REQUIREMENT: Nothing past the line containing "Document page, 2576x1449 pixels." belongs in the output. Copy exactly every line of the data below from the first up to and including it.

Collected data entries:
<<<<

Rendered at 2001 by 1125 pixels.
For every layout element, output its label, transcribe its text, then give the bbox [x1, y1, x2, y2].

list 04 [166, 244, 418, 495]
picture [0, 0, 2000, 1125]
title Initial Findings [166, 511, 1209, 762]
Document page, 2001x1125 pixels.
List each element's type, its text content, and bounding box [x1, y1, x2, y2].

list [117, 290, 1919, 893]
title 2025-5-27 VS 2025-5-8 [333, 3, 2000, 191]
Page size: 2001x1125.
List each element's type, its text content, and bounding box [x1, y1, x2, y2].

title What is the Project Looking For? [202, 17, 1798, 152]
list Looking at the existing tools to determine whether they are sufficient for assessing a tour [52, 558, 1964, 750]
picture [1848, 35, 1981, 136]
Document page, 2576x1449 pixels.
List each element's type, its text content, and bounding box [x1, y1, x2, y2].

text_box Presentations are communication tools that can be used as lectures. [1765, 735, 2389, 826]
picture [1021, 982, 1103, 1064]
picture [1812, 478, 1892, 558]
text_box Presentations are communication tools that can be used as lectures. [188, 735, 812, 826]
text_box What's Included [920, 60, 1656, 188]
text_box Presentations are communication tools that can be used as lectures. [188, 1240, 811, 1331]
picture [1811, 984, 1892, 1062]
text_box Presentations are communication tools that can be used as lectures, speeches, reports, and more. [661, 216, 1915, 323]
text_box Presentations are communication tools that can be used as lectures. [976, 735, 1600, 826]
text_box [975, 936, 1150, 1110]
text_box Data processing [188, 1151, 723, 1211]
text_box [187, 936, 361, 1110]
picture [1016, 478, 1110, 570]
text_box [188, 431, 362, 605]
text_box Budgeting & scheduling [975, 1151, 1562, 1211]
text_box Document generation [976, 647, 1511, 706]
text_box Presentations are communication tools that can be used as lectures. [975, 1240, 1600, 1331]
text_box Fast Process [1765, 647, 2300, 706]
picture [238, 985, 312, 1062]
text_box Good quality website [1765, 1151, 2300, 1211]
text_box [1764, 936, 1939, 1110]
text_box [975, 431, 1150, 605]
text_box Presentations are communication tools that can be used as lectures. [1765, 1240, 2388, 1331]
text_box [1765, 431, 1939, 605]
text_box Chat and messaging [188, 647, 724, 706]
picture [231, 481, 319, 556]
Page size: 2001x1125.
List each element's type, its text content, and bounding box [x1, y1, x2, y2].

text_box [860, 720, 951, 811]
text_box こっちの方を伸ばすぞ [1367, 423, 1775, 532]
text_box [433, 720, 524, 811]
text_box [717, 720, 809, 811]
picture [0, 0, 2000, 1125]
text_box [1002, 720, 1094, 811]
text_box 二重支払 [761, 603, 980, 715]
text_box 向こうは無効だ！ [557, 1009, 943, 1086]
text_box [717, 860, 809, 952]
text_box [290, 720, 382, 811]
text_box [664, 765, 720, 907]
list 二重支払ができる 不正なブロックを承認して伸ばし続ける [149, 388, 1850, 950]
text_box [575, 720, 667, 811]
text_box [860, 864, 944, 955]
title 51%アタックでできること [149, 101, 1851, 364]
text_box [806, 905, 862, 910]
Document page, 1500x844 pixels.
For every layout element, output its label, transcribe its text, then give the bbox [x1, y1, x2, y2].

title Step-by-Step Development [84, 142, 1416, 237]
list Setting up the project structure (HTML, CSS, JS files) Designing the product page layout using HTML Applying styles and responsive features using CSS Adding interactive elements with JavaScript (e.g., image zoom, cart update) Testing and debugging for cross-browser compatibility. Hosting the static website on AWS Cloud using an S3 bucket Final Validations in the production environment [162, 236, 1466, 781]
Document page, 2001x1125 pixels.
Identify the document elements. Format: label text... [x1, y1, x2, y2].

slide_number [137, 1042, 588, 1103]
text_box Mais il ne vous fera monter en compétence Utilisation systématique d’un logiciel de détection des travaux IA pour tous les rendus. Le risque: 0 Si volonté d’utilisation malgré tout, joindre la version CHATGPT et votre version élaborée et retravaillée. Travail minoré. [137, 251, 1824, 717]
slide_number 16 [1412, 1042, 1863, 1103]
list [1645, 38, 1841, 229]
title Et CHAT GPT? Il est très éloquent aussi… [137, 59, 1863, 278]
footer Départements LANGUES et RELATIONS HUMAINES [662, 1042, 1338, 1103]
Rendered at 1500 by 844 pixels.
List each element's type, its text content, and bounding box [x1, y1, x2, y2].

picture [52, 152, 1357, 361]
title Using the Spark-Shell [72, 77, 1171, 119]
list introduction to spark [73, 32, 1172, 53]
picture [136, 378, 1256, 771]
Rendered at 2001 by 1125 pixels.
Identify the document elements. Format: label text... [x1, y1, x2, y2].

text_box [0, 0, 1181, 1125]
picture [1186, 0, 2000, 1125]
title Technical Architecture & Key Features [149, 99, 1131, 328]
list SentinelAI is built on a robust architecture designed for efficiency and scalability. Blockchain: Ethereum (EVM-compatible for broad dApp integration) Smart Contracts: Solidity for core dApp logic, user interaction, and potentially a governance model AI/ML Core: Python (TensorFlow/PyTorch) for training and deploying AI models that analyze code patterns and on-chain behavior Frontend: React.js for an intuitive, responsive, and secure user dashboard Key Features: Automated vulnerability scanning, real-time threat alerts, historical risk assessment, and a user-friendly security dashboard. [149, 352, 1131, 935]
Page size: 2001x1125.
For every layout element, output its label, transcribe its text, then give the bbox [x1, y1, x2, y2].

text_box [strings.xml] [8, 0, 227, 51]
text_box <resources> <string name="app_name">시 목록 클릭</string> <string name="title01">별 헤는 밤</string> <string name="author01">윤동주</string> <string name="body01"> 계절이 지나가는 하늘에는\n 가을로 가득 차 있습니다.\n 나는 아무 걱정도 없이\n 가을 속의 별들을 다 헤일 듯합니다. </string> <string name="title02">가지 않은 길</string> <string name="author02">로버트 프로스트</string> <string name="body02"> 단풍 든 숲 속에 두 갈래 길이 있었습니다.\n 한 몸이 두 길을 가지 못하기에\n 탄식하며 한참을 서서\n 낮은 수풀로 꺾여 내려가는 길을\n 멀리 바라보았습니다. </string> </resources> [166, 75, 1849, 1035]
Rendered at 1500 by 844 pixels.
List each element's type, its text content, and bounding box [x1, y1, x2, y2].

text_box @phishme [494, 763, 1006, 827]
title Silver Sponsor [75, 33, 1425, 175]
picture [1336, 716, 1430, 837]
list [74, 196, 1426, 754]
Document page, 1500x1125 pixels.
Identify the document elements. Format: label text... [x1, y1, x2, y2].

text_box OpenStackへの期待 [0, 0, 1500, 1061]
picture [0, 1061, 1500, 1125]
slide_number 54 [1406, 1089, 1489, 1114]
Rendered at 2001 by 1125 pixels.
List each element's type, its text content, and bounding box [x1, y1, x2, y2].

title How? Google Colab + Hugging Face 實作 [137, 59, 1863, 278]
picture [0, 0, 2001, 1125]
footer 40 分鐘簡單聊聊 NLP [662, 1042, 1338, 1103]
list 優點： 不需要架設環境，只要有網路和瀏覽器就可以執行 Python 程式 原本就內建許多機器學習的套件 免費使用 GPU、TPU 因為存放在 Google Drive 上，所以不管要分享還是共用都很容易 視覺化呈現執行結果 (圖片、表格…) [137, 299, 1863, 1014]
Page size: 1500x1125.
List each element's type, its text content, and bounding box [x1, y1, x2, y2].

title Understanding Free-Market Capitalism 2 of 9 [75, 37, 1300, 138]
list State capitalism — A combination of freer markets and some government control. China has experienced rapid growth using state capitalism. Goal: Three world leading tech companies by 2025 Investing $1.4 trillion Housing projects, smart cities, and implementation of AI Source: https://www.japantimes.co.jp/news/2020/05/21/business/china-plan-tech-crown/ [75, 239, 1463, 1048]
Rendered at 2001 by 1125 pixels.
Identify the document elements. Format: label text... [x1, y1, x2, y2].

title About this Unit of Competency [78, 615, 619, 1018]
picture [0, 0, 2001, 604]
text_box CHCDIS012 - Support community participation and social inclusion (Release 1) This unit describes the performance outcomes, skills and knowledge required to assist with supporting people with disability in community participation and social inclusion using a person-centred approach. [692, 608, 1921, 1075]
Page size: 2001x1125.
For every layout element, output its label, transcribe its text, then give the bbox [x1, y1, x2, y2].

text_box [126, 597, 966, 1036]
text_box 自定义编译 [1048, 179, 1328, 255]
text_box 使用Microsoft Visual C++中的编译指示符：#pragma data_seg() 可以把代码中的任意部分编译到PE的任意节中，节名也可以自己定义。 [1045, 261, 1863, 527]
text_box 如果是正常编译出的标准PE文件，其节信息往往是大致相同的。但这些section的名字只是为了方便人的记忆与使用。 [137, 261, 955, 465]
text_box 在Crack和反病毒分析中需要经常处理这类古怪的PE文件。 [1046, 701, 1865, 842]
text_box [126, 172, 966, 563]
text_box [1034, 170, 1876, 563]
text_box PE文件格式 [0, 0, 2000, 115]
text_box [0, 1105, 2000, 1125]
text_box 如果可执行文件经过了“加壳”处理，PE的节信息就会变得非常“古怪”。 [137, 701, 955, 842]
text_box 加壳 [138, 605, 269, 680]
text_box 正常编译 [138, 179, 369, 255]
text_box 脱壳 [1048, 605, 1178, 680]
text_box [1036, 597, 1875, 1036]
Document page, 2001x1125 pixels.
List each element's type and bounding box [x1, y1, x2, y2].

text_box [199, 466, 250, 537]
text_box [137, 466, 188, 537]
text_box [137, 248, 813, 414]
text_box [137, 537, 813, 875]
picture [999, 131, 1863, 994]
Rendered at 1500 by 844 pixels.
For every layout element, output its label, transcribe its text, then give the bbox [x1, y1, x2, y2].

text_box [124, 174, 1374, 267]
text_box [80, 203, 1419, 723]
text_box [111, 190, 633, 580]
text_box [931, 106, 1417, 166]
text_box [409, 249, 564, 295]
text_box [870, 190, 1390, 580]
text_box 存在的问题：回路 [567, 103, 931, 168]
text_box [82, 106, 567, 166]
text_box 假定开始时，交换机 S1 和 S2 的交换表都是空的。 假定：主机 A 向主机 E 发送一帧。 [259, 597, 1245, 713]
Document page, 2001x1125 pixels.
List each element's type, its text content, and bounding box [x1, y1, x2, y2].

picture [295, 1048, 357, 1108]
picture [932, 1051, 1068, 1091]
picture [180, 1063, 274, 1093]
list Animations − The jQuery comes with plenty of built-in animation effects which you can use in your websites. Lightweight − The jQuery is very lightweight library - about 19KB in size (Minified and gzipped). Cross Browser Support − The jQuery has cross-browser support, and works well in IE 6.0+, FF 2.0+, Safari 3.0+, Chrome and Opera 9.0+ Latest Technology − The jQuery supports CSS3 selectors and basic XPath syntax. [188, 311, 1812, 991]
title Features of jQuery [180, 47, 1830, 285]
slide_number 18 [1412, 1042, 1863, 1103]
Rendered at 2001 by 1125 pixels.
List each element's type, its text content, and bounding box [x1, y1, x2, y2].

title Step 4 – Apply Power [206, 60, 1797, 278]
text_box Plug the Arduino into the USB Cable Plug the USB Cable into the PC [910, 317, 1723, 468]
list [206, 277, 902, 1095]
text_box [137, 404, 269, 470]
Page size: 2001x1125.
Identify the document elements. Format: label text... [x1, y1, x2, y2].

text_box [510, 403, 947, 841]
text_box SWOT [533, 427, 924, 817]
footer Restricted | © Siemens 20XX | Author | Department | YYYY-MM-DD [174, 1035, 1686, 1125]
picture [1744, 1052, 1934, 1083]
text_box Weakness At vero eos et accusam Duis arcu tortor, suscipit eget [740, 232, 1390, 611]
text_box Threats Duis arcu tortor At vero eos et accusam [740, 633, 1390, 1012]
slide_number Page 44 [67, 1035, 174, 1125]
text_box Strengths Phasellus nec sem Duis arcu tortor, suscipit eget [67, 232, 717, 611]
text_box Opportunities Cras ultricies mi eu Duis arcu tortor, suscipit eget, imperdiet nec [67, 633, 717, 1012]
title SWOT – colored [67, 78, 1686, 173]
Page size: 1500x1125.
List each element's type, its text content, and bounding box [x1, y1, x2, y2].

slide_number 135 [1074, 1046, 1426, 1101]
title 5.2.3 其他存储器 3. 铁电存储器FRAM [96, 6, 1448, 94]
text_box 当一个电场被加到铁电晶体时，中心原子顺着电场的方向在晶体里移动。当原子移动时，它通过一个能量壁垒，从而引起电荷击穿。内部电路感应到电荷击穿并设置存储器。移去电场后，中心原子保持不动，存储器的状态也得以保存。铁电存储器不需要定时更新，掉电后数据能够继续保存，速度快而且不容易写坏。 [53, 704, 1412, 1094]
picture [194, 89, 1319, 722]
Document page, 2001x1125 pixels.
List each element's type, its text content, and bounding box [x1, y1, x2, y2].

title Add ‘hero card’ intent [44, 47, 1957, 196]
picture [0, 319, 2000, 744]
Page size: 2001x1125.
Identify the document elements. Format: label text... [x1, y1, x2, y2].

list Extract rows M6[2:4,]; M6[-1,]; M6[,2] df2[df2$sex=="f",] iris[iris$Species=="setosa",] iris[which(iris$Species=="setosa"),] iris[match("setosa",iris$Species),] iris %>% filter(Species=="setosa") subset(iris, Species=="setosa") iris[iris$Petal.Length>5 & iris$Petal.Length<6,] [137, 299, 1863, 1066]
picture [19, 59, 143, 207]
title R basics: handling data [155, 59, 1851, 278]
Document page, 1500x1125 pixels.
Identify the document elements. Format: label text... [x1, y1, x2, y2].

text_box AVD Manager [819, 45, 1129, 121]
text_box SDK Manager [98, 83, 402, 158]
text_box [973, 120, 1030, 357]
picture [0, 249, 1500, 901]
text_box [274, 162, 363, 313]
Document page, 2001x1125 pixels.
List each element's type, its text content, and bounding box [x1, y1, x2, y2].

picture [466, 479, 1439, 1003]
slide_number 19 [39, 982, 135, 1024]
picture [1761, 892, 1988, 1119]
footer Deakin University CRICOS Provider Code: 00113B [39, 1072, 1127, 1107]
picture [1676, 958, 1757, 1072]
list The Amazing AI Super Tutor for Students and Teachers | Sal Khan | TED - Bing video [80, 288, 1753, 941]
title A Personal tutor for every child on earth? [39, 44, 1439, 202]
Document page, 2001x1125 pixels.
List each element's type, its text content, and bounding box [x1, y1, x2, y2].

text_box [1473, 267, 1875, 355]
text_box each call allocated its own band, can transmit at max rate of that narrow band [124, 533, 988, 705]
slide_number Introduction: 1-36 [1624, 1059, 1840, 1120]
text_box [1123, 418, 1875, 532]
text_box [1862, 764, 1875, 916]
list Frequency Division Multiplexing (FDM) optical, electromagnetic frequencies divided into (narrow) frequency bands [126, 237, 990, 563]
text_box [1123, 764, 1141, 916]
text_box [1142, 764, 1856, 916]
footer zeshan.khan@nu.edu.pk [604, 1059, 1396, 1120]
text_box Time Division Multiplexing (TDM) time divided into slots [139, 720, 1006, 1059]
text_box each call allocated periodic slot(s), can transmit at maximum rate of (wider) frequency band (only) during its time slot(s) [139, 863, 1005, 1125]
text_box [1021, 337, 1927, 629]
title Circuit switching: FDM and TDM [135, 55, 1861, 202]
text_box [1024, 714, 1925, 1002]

>>>>

TASK RESULT:
Rendered at 2001 by 1125 pixels.
For every layout element, output its label, transcribe its text, then give the bbox [x1, y1, x2, y2].

list 04 [166, 244, 418, 495]
picture [0, 0, 2000, 1125]
title Initial Findings [166, 511, 1209, 762]
Document page, 2001x1125 pixels.
List each element's type, its text content, and bounding box [x1, y1, x2, y2].

list [117, 290, 1919, 893]
title 2025-5-27 VS 2025-5-8 [333, 3, 2000, 191]
Page size: 2001x1125.
List each element's type, its text content, and bounding box [x1, y1, x2, y2].

title What is the Project Looking For? [202, 17, 1798, 152]
list Looking at the existing tools to determine whether they are sufficient for assessing a tour [52, 558, 1964, 750]
picture [1848, 35, 1981, 136]
Document page, 2576x1449 pixels.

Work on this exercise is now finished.